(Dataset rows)
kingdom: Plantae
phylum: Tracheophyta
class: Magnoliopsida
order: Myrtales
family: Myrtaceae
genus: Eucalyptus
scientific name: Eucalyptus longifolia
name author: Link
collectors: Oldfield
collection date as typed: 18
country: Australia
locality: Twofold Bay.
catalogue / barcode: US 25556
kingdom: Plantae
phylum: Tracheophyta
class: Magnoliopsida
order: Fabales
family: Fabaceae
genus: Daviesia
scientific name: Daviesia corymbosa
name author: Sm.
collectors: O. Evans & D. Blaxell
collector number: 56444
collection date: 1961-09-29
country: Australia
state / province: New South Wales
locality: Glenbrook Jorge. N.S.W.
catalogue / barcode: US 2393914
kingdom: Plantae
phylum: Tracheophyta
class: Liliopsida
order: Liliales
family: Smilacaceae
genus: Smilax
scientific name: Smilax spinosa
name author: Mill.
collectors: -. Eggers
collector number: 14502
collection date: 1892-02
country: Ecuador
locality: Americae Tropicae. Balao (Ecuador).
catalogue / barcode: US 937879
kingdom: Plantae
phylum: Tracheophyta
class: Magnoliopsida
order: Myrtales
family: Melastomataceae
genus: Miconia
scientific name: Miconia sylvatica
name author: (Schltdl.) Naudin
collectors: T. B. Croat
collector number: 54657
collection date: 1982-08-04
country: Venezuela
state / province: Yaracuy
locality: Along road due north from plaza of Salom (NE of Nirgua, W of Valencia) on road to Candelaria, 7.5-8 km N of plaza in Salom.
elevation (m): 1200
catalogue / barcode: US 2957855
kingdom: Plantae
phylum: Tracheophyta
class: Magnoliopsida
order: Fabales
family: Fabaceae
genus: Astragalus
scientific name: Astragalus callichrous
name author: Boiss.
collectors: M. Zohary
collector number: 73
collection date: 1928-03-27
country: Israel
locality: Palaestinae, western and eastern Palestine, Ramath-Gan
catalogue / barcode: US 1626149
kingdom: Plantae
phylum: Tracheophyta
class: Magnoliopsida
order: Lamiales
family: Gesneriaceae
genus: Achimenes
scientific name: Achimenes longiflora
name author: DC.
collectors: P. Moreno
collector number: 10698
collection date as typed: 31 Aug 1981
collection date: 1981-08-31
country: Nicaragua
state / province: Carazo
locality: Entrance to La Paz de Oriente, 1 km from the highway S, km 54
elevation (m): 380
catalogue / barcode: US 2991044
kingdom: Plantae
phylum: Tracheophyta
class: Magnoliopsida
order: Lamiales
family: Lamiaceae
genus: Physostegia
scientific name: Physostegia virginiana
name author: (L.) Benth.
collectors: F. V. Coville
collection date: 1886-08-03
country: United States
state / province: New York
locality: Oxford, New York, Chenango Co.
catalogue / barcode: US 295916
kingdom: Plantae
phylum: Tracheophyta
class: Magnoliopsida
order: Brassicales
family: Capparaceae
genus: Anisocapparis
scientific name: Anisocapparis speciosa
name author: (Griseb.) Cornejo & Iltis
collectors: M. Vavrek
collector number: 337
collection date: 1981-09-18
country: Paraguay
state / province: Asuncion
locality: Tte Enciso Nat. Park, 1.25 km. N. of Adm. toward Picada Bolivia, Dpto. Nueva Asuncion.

**What you will do**: Rewrite all of the records above, substituting "collected by" for each occurrence of "collectors" and leaving every other character unchanged.

**Task result**:
kingdom: Plantae
phylum: Tracheophyta
class: Magnoliopsida
order: Myrtales
family: Myrtaceae
genus: Eucalyptus
scientific name: Eucalyptus longifolia
name author: Link
collected by: Oldfield
collection date as typed: 18
country: Australia
locality: Twofold Bay.
catalogue / barcode: US 25556
kingdom: Plantae
phylum: Tracheophyta
class: Magnoliopsida
order: Fabales
family: Fabaceae
genus: Daviesia
scientific name: Daviesia corymbosa
name author: Sm.
collected by: O. Evans & D. Blaxell
collector number: 56444
collection date: 1961-09-29
country: Australia
state / province: New South Wales
locality: Glenbrook Jorge. N.S.W.
catalogue / barcode: US 2393914
kingdom: Plantae
phylum: Tracheophyta
class: Liliopsida
order: Liliales
family: Smilacaceae
genus: Smilax
scientific name: Smilax spinosa
name author: Mill.
collected by: -. Eggers
collector number: 14502
collection date: 1892-02
country: Ecuador
locality: Americae Tropicae. Balao (Ecuador).
catalogue / barcode: US 937879
kingdom: Plantae
phylum: Tracheophyta
class: Magnoliopsida
order: Myrtales
family: Melastomataceae
genus: Miconia
scientific name: Miconia sylvatica
name author: (Schltdl.) Naudin
collected by: T. B. Croat
collector number: 54657
collection date: 1982-08-04
country: Venezuela
state / province: Yaracuy
locality: Along road due north from plaza of Salom (NE of Nirgua, W of Valencia) on road to Candelaria, 7.5-8 km N of plaza in Salom.
elevation (m): 1200
catalogue / barcode: US 2957855
kingdom: Plantae
phylum: Tracheophyta
class: Magnoliopsida
order: Fabales
family: Fabaceae
genus: Astragalus
scientific name: Astragalus callichrous
name author: Boiss.
collected by: M. Zohary
collector number: 73
collection date: 1928-03-27
country: Israel
locality: Palaestinae, western and eastern Palestine, Ramath-Gan
catalogue / barcode: US 1626149
kingdom: Plantae
phylum: Tracheophyta
class: Magnoliopsida
order: Lamiales
family: Gesneriaceae
genus: Achimenes
scientific name: Achimenes longiflora
name author: DC.
collected by: P. Moreno
collector number: 10698
collection date as typed: 31 Aug 1981
collection date: 1981-08-31
country: Nicaragua
state / province: Carazo
locality: Entrance to La Paz de Oriente, 1 km from the highway S, km 54
elevation (m): 380
catalogue / barcode: US 2991044
kingdom: Plantae
phylum: Tracheophyta
class: Magnoliopsida
order: Lamiales
family: Lamiaceae
genus: Physostegia
scientific name: Physostegia virginiana
name author: (L.) Benth.
collected by: F. V. Coville
collection date: 1886-08-03
country: United States
state / province: New York
locality: Oxford, New York, Chenango Co.
catalogue / barcode: US 295916
kingdom: Plantae
phylum: Tracheophyta
class: Magnoliopsida
order: Brassicales
family: Capparaceae
genus: Anisocapparis
scientific name: Anisocapparis speciosa
name author: (Griseb.) Cornejo & Iltis
collected by: M. Vavrek
collector number: 337
collection date: 1981-09-18
country: Paraguay
state / province: Asuncion
locality: Tte Enciso Nat. Park, 1.25 km. N. of Adm. toward Picada Bolivia, Dpto. Nueva Asuncion.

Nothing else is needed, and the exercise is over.